Um procedimento muito comum entre os criadores de frangos é a incorporação de antibióticos na dieta das aves para que elas se desenvolvam mais rápido e tenham menor risco de adoecer, sem comprometer a qualidade da carne ou reduzir o número de animais aptos para carne.
No entanto, vestígios de antibióticos podem permanecer no corpo das aves após o abate e serem ingeridos pelos consumidores, contribuindo para o surgimento de bactérias resistentes.
Além disso, resíduos de medicamentos também podem se tornar uma barreira na exportação de frangos, que passam por rigorosas análises sanitárias no país de destino, que avaliam se o alimento atende aos padrões locais.
O estudo mostrou que é viável substituir antibióticos por extratos de lúpulo sem comprometer o sabor e o cheiro da carne de frango.
Experimentar
Dezenas de frangos de corte foram suplementados com dietas variadas por 42 dias em Escola Superior de Agricultura Luiz de Queiroz (Esalq), USPem Piracicaba.
Após esse período, os animais foram abatidos e os filés de peito de frango assados em grelha comum para posterior análise química em laboratório.
Os especialistas observaram que a carne dos frangos cuja ração era misturada com extratos de lúpulo tinha propriedades semelhantes às que recebiam a dieta convencional (com antibióticos), apresentando o mesmo aroma, consistência e diversos compostos desejados para uma carne de frango assada de boa qualidade. , como aldeídos e pirazinas.
Além disso, a carne de frangos que consumiram lúpulo ao longo da vida foi mais capaz de resistir aos processos de oxidação (degradação) em comparação com a carne de animais que não receberam extratos de lúpulo.
Até então, não havia na literatura científica estudos que avaliassem se a aplicação de extratos de lúpulo na alimentação de frangos poderia comprometer a composição química da carne.
“Nossa ideia era investigar se o uso do lúpulo poderia alterar o aroma e o sabor da carne de frango assada e vimos que isso não acontecia. Além disso, observamos que a carne de frango suplementada com extratos vegetais, principalmente na concentração de 30 miligramas por quilo de ração, apresentou maior quantidade de antioxidantes em relação ao grupo controle. [sem lúpulo na dieta]. Por fim, também identificamos na carne de frango que recebeu lúpulo um grande número de compostos importantes para o sabor”, explicou. Estanislau Bogusz Júniororientador dos trabalhos realizados no IQSC-USP durante o mestrado em Larissa Chirino.
Incluído no escopo de Objetivos de Desenvolvimento Sustentável (ODS) da Organização das Nações Unidas (ONU), a pesquisa contribui significativamente para elucidar o impacto do uso do lúpulo no perfil de aroma da carne de frango, abrindo novos caminhos para sua potencial aplicação.

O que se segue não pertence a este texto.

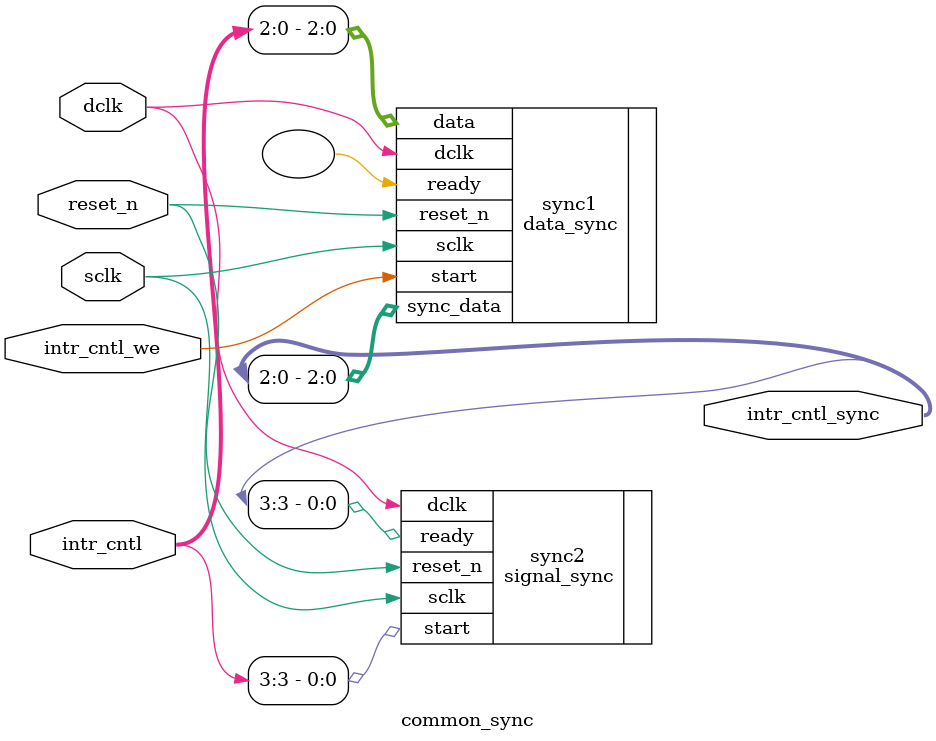
<source format=v>
`timescale 1ns/10ps

module common_sync (
    sclk,
    dclk,
    reset_n,
    intr_cntl,
    intr_cntl_we,
`ifdef INTERRUPT_DIV2    
    intr_cntl_rd_en,    
    intr_cntl_sync,
    intr_cntl_rd_en_sync
`else
    intr_cntl_sync
`endif    
    );
    
    input sclk;
    input dclk;
    input reset_n;
    input [3 : 0] intr_cntl;
    input intr_cntl_we;
`ifdef INTERRUPT_DIV2  
    input intr_cntl_rd_en;
`endif    
    output [3 : 0] intr_cntl_sync;
`ifdef INTERRUPT_DIV2    
    output intr_cntl_rd_en_sync;
`endif   
  
    data_sync
    #(3) sync1(
        .sclk      (sclk),
        .dclk      (dclk),
        .reset_n   (reset_n),
        .start     (intr_cntl_we),
        .data      (intr_cntl[2 : 0]),
        .ready     (),
        .sync_data (intr_cntl_sync[2 : 0]) 
    ); 

    signal_sync sync2(
        .sclk      (sclk),
        .dclk      (dclk),
        .reset_n   (reset_n),
        .start     (intr_cntl[3]),
        .ready     (intr_cntl_sync[3])
    );

`ifdef INTERRUPT_DIV2
    signal_sync sync3(
        .sclk      (sclk),
        .dclk      (dclk),
        .reset_n   (reset_n),
        .start     (intr_cntl_rd_en),    
        .ready     (intr_cntl_rd_en_sync)    
    );
`endif          

endmodule

</source>
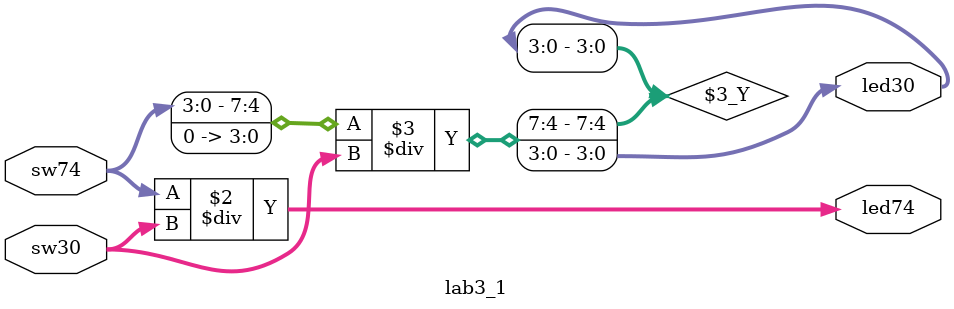
<source format=sv>
module lab3_1(sw74, sw30,led74,led30);

input [3:0] sw74, sw30;
output reg [3:0] led74, led30;

always
begin
led74 = sw74/sw30;
led30 = {sw74, 4'h0} / sw30;
end

endmodule 
</source>
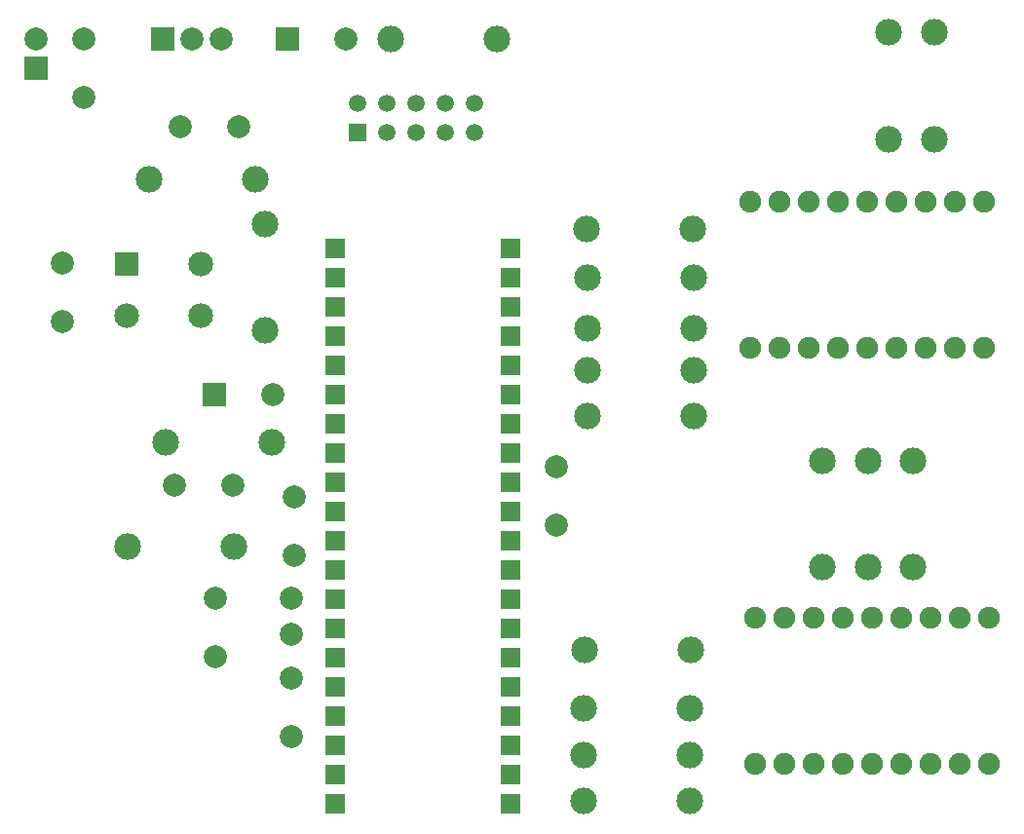
<source format=gbr>
%TF.GenerationSoftware,Altium Limited,Altium Designer,18.1.7 (191)*%
G04 Layer_Color=255*
%FSLAX26Y26*%
%MOIN*%
%TF.FileFunction,Pads,Bot*%
%TF.Part,Single*%
G01*
G75*
%TA.AperFunction,ComponentPad*%
%ADD11C,0.078740*%
%ADD12R,0.082680X0.082680*%
%ADD13C,0.091000*%
%ADD14R,0.069000X0.069000*%
%ADD15C,0.074800*%
%ADD16R,0.078740X0.078740*%
%ADD17C,0.059055*%
%ADD18R,0.059055X0.059055*%
%ADD19C,0.084650*%
%ADD20R,0.084650X0.084650*%
%ADD21R,0.078740X0.078740*%
D11*
X785000Y2780000D02*
D03*
X685000D02*
D03*
X1035000Y1213276D02*
D03*
Y1013277D02*
D03*
X1025000Y743976D02*
D03*
Y866024D02*
D03*
X1930000Y1115399D02*
D03*
Y1315399D02*
D03*
X845000Y2480000D02*
D03*
X645000D02*
D03*
X315000Y2780000D02*
D03*
Y2580000D02*
D03*
X240000Y1815000D02*
D03*
Y2015000D02*
D03*
X150000Y2780000D02*
D03*
X765000Y666968D02*
D03*
Y866968D02*
D03*
X1025000Y395000D02*
D03*
Y595000D02*
D03*
X1210000Y2780000D02*
D03*
X960000Y1565000D02*
D03*
X625000Y1255000D02*
D03*
X825000D02*
D03*
D12*
X585000Y2780000D02*
D03*
D13*
X902000Y2300000D02*
D03*
X538000D02*
D03*
X3225000Y2438000D02*
D03*
Y2802000D02*
D03*
X3067308Y2438000D02*
D03*
Y2802000D02*
D03*
X2397000Y2130000D02*
D03*
X2033000D02*
D03*
X2402000Y1965000D02*
D03*
X2038000D02*
D03*
X2402000Y1790000D02*
D03*
X2038000D02*
D03*
X2402000Y1646538D02*
D03*
X2038000D02*
D03*
X2402000Y1488846D02*
D03*
X2038000D02*
D03*
X3151952Y972267D02*
D03*
Y1336267D02*
D03*
X935000Y1783000D02*
D03*
Y2147000D02*
D03*
X2997121Y972267D02*
D03*
Y1336267D02*
D03*
X2839428Y972267D02*
D03*
Y1336267D02*
D03*
X2392000Y690000D02*
D03*
X2028000D02*
D03*
X2387733Y489044D02*
D03*
X2023733D02*
D03*
X2387733Y331351D02*
D03*
X2023733D02*
D03*
X2387733Y173659D02*
D03*
X2023733D02*
D03*
X1727000Y2780000D02*
D03*
X1363000D02*
D03*
X593000Y1400000D02*
D03*
X957000D02*
D03*
X463000Y1045000D02*
D03*
X827000D02*
D03*
D14*
X1175000Y2065000D02*
D03*
Y1965000D02*
D03*
Y1865000D02*
D03*
Y1765000D02*
D03*
Y1665000D02*
D03*
Y1565000D02*
D03*
Y1465000D02*
D03*
Y1365000D02*
D03*
Y1265000D02*
D03*
Y1165000D02*
D03*
Y1065000D02*
D03*
Y965000D02*
D03*
Y865000D02*
D03*
Y765000D02*
D03*
Y665000D02*
D03*
Y565000D02*
D03*
Y465000D02*
D03*
Y365000D02*
D03*
Y265000D02*
D03*
Y165000D02*
D03*
X1775000Y2065000D02*
D03*
Y1965000D02*
D03*
Y1865000D02*
D03*
Y1765000D02*
D03*
Y1665000D02*
D03*
Y1565000D02*
D03*
Y1465000D02*
D03*
Y1365000D02*
D03*
Y1265000D02*
D03*
Y1165000D02*
D03*
Y1065000D02*
D03*
Y965000D02*
D03*
Y865000D02*
D03*
Y765000D02*
D03*
Y665000D02*
D03*
Y565000D02*
D03*
Y465000D02*
D03*
Y365000D02*
D03*
Y265000D02*
D03*
Y165000D02*
D03*
D15*
X2610130Y800040D02*
D03*
X2710000Y800000D02*
D03*
X2810130D02*
D03*
X2910000Y800040D02*
D03*
X3010130D02*
D03*
X3110130D02*
D03*
X3210130D02*
D03*
X3310000Y800000D02*
D03*
X3410130D02*
D03*
X3410000Y300000D02*
D03*
X3310130Y300039D02*
D03*
X3210130D02*
D03*
X3110130Y300000D02*
D03*
X3010130Y300039D02*
D03*
X2910130D02*
D03*
X2810130D02*
D03*
X2710000D02*
D03*
X2610000D02*
D03*
X2595000Y2225001D02*
D03*
X2694870Y2224961D02*
D03*
X2795000D02*
D03*
X2894870Y2225001D02*
D03*
X2995000D02*
D03*
X3095000D02*
D03*
X3195000D02*
D03*
X3294870Y2224961D02*
D03*
X3395000D02*
D03*
X3394870Y1724961D02*
D03*
X3295000Y1725000D02*
D03*
X3195000D02*
D03*
X3095000Y1724961D02*
D03*
X2995000Y1725000D02*
D03*
X2895000D02*
D03*
X2795000D02*
D03*
X2694870D02*
D03*
X2594870D02*
D03*
D16*
X150000Y2680000D02*
D03*
D17*
X1650000Y2560000D02*
D03*
Y2460000D02*
D03*
X1550000Y2560000D02*
D03*
Y2460000D02*
D03*
X1450000Y2560000D02*
D03*
Y2460000D02*
D03*
X1350000Y2560000D02*
D03*
Y2460000D02*
D03*
X1250000Y2560000D02*
D03*
D18*
Y2460000D02*
D03*
D19*
X715000Y2010000D02*
D03*
Y1832000D02*
D03*
X459000D02*
D03*
D20*
Y2010000D02*
D03*
D21*
X1010000Y2780000D02*
D03*
X760000Y1565000D02*
D03*
%TF.MD5,b4f883f0cb5191ddf0da696551db0973*%
M02*

</source>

“Com este trabalho, demonstramos a possibilidade de utilização de um extrato natural em substituição aos promotores de crescimento, reduzindo barreiras de exportação e resíduos de antibióticos na carne. Para os produtores de lúpulo, também se torna uma nova possibilidade comercial, pois podem dar outro uso à planta e abrir um novo mercado. Um dos pontos bastante interessantes dessa pesquisa é que ela é muito prática e tem aplicação direta, que interessa a diversos públicos. Hoje, trabalho com legislação e regulamentação de alimentos e vejo como essa questão é rígida fora do país. Então, se o Brasil quer continuar exportando e manter um mercado aberto com o exterior, é importante que você veja essa pesquisa”, disse Larrisa Chirino.